Le parallèle entre la violence barbare des protagonistes de Game of Thrones et le mode d’action de ce qu’est devenue notre pratique du libéralisme fait croire à certains que n’importe quel mode de révolte est permis. Les actions violentes de l’islamisme ou du gauchisme s’auto-justifient en prétextant que de toutes façons, la règle du jeu étant telle, il n’y a plus à prendre de gants.

Ce discours est fondamentalement faux et malhonnête. Car la différence reste l’emploi du crime, l’homicide. Ceux qui dressent un parallèle exact entre les dérives néo-libérales et l’oppression extrême de régimes tyranniques abandonnent le simple respect des faits.
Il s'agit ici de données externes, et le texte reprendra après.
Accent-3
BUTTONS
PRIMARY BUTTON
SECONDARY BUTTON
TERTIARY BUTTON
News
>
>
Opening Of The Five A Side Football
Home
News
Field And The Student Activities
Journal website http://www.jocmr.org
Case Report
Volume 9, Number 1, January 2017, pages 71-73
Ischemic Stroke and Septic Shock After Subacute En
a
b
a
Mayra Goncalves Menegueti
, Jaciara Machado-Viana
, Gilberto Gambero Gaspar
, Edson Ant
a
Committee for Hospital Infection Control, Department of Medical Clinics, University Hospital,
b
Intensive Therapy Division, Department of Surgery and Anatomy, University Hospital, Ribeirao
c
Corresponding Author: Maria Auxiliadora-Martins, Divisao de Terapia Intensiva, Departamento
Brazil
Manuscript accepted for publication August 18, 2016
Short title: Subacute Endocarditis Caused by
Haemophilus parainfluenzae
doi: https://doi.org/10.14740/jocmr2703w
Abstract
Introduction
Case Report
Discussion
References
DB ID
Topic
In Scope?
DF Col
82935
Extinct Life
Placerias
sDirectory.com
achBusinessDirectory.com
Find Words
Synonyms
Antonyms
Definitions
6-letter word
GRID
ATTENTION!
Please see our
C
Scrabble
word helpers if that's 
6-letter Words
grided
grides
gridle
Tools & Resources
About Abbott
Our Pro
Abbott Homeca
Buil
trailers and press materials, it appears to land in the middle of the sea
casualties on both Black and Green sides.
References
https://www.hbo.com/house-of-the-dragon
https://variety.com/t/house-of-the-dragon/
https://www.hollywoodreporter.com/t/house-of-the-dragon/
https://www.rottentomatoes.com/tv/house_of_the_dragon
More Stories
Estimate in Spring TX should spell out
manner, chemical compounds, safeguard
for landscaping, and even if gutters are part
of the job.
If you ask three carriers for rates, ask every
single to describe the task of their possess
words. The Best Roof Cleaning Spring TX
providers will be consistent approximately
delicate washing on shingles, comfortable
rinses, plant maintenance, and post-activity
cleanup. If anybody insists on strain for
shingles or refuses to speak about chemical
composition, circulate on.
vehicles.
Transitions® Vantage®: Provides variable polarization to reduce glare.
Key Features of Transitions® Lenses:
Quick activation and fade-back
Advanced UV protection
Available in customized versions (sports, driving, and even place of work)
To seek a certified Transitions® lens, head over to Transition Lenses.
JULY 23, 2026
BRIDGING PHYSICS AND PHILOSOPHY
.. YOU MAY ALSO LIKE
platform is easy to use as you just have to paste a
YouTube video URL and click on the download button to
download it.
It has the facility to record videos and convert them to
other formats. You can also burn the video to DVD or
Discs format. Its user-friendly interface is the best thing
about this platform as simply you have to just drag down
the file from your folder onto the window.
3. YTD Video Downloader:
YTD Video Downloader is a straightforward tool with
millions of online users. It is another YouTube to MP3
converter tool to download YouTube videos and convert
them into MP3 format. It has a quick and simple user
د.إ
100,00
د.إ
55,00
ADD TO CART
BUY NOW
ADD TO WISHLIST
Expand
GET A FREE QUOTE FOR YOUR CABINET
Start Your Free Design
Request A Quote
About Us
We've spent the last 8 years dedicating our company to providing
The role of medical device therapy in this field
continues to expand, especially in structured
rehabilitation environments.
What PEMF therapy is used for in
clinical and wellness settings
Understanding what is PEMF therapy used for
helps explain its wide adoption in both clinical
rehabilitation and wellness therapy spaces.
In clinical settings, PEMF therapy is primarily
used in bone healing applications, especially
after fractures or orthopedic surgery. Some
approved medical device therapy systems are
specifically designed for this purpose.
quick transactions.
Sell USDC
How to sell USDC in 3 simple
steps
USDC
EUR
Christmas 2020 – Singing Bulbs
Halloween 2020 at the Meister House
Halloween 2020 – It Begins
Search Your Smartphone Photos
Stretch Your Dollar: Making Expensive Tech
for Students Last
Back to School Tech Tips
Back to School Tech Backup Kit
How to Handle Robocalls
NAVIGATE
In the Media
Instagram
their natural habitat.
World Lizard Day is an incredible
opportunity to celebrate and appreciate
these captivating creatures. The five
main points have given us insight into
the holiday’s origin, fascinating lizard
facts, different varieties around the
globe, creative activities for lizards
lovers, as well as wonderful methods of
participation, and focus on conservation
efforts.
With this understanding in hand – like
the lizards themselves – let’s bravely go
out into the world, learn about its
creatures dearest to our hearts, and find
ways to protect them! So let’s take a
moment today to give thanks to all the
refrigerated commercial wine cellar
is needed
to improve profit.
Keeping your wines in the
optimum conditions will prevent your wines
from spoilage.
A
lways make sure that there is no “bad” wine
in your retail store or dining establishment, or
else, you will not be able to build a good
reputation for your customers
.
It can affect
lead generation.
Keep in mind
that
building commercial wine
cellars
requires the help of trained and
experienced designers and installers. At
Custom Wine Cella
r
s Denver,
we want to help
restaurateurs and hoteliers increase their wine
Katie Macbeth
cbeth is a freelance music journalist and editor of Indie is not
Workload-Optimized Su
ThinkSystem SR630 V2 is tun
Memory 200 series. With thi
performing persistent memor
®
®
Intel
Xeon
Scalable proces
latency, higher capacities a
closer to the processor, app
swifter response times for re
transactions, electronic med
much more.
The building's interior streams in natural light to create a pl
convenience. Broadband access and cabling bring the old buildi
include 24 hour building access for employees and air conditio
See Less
Tant que les dérives du néo-libéralisme ne franchissent pas le seuil du crime physique comme moyen d’élimination de ses adversaires, l’honnêteté intellectuelle ne permet pas de renvoyer purement et simplement dos-à-dos la pente inquiétante de nos sociétés et les barbaries qui prétendent les combattre en invoquant un homme nouveau.

S’il n’y a donc pas une symétrie de la valeur morale, il y a un parallèle des mentalités véhiculées, le monde qui se veut civilisé ayant adopté pour beaucoup les valeurs de la barbarie. Sans que cela ne les justifie, cela explique que les djihadismes et révolutions démagogiques trouvent toujours un carburant : leurs légions ne grossissent pas par le vide que nos sociétés leur ont laissé comme on le lit souvent, mais par un mimétisme des valeurs, la violence cherchant à forcer le cynisme à se déclarer franchement. Nos révolutionnaires et justiciers ne voient pas que ce faisant, loin de démasquer le cynisme ils lui offrent au contraire du temps supplémentaire pour tenir le discours de la vertu tout en conservant son déguisement.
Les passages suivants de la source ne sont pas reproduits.